One major obstacle that causes many CMSMEs to fail early is their inability to identify and reach target markets. Far too often, entrepreneurs rely on outdated, word-of-mouth promotion while neglecting the potential of digital tools. Many also lack a firm grasp of key business fundamentals such as branding, pricing strategies, consumer behaviour and effective packaging design. In an increasingly competitive market, this limits their reach and customer engagement. Moreover, insufficient budgets for advertising and promotion further marginalise their products in both domestic and international markets. While the SME Foundation has made commendable efforts by organising fairs and facilitating participation in international trade exhibitions, these initiatives simply aren't enough to address the deeper structural gaps in entrepreneurial capacity and market knowledge. Even the most innovative ventures will struggle to evolve into sustainable enterprises when they lack strong connections to the market.

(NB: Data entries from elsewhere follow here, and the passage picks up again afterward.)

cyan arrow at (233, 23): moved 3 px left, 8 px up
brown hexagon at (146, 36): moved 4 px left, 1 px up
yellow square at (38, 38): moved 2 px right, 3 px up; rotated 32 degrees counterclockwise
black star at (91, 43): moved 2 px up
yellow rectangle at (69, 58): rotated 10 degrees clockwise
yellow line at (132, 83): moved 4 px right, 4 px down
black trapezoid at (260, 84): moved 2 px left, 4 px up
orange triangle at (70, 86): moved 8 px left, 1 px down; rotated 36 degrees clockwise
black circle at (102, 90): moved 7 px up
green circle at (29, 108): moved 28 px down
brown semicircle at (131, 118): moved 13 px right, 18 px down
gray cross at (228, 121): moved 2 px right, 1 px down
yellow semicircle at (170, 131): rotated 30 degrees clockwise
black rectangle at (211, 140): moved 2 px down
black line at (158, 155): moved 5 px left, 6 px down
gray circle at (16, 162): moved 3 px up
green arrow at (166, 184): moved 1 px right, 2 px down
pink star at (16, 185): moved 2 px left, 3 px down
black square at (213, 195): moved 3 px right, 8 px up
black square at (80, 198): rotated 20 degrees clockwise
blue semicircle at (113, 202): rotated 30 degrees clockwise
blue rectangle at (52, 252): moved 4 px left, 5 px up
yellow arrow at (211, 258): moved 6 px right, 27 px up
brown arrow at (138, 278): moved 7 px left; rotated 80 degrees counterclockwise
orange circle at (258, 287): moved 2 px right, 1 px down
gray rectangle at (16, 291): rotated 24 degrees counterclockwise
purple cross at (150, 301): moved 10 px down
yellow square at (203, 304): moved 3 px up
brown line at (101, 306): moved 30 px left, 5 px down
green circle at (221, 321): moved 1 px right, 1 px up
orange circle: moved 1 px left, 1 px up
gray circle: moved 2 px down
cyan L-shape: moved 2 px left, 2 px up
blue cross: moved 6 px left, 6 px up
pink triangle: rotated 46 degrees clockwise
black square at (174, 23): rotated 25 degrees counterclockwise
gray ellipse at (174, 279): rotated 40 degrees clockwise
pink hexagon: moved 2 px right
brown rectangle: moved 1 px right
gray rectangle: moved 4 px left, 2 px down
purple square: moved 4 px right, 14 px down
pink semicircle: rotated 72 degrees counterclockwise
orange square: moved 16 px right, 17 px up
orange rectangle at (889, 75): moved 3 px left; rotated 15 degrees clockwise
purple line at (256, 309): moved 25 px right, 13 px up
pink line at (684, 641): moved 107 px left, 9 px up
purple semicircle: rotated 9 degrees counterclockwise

Another significant challenge is the absence of tailored institutional support and policy frameworks. In a labour-intensive economy like Bangladesh's where formal employment opportunities are scarce, strengthening CMSMEs can drive inclusive growth, reduce poverty and enhance women's economic participation, especially as women represent 6.47 per cent of SME entrepreneurs. However, these businesses are often left to weather the storms of market competition without adequate support. Institutional training in business skills, marketing and customer engagement is notably absent. Moreover, the existing Competition Commission has done little to curb the dominance of large enterprises, further weakening CMSME competitiveness. Some government initiatives such as refinancing schemes and credit guarantees show promise but their full impact is yet to be realised. For example, the disbursement of stimulus packages has fallen short of targets in later phases and the sector's overall contribution to GDP remains stagnant compared to some neighbouring countries. This suggests a notable disparity between policy objectives and their execution on the ground.
To reverse the tide of early business failures and boost growth, the government must attend to the issues that held back CMSME sector from thriving. Entrepreneurs need continuous, practical training in core business skills, tailored to industry needs and delivered through accessible platforms like online courses and community workshops. Policy support must also be streamlined to ease access to raw materials and strengthen market linkages at the grassroots level. As proposed by industry leaders, establishing dedicated SME product exhibition centres would create vital spaces for showcasing products and direct interaction with buyers. Furthermore, effective enforcement of the Competition Law 2012 and strengthening the Competition Commission are crucial to ensure a level playing field and prevent large industrial groups from crowding out smaller enterprises. With the right support in market research, branding and digital integration, it is possible for the country to create an enabling ecosystem that will transform its CMSME industry into a lasting driver of employment and growth.